◆ ENTRIES PROVIDED:
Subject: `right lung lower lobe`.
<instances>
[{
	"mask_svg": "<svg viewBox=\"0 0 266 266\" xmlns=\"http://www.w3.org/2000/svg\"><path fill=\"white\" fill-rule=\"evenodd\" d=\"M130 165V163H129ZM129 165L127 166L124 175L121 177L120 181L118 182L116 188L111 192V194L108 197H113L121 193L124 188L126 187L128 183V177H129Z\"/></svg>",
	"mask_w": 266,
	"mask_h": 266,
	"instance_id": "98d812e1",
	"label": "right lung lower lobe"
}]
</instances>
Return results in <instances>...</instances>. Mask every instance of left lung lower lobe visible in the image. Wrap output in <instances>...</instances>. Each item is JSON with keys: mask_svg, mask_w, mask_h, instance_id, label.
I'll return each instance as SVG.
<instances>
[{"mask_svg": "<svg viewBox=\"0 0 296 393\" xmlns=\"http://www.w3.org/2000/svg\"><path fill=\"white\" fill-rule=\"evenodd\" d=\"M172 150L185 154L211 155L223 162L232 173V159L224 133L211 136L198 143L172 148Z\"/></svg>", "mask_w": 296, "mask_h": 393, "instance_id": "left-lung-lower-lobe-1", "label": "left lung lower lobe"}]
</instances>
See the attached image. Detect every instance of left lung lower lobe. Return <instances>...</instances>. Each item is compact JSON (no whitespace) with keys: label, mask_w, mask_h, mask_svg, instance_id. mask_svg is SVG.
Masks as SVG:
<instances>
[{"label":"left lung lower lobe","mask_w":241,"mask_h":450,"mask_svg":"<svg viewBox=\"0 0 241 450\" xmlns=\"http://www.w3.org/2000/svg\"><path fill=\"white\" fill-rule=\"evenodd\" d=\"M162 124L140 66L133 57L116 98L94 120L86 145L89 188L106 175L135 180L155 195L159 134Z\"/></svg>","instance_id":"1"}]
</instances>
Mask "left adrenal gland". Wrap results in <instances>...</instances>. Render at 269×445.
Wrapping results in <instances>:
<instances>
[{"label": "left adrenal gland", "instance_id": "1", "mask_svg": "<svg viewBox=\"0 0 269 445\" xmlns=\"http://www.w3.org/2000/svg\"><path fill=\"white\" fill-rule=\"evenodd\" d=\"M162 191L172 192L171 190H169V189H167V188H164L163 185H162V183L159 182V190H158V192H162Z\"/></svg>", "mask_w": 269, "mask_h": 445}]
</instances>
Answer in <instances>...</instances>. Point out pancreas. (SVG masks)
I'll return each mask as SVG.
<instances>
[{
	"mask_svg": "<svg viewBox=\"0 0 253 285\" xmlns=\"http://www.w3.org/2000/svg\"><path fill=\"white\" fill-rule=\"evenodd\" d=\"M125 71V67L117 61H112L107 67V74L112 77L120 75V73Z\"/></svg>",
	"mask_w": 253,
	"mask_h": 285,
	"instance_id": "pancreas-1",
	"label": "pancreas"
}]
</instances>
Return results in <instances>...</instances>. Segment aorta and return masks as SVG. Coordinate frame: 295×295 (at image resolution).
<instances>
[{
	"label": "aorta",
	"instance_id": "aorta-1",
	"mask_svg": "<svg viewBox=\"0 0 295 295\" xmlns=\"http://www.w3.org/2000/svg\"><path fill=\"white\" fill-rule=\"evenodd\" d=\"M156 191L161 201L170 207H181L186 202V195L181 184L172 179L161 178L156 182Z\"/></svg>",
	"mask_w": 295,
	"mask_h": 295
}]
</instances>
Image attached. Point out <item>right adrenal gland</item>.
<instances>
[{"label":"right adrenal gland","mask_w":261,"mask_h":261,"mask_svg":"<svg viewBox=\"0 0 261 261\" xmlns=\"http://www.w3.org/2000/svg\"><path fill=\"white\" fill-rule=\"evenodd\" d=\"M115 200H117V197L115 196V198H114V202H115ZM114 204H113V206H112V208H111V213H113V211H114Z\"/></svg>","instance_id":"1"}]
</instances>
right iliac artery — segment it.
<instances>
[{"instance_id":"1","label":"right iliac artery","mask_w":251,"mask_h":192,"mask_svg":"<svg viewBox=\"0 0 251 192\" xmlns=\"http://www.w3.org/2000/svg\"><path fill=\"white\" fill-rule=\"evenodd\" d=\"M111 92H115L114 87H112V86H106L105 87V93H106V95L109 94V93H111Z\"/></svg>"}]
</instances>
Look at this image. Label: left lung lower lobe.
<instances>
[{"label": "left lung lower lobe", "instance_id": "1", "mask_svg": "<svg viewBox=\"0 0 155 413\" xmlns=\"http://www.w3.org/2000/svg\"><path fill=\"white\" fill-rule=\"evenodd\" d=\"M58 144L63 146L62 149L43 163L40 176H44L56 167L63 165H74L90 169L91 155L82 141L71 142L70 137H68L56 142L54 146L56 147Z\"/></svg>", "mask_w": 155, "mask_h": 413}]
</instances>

◆ GIVEN INSTRUCTION: Find every line in the entries above that contains the word "with", and copy each of those lines in full. Matching is case-sensitive.

◆ TASK RESULT:
Return results in <instances>...</instances>. Mask every instance of left lung lower lobe visible in the image. Wrap output in <instances>...</instances>. Each item is JSON with keys: mask_svg, mask_w, mask_h, instance_id, label.
See the attached image. Detect every instance of left lung lower lobe. Return <instances>...</instances>. Each item is compact JSON (no whitespace) with keys: label, mask_w, mask_h, mask_svg, instance_id. mask_svg is SVG.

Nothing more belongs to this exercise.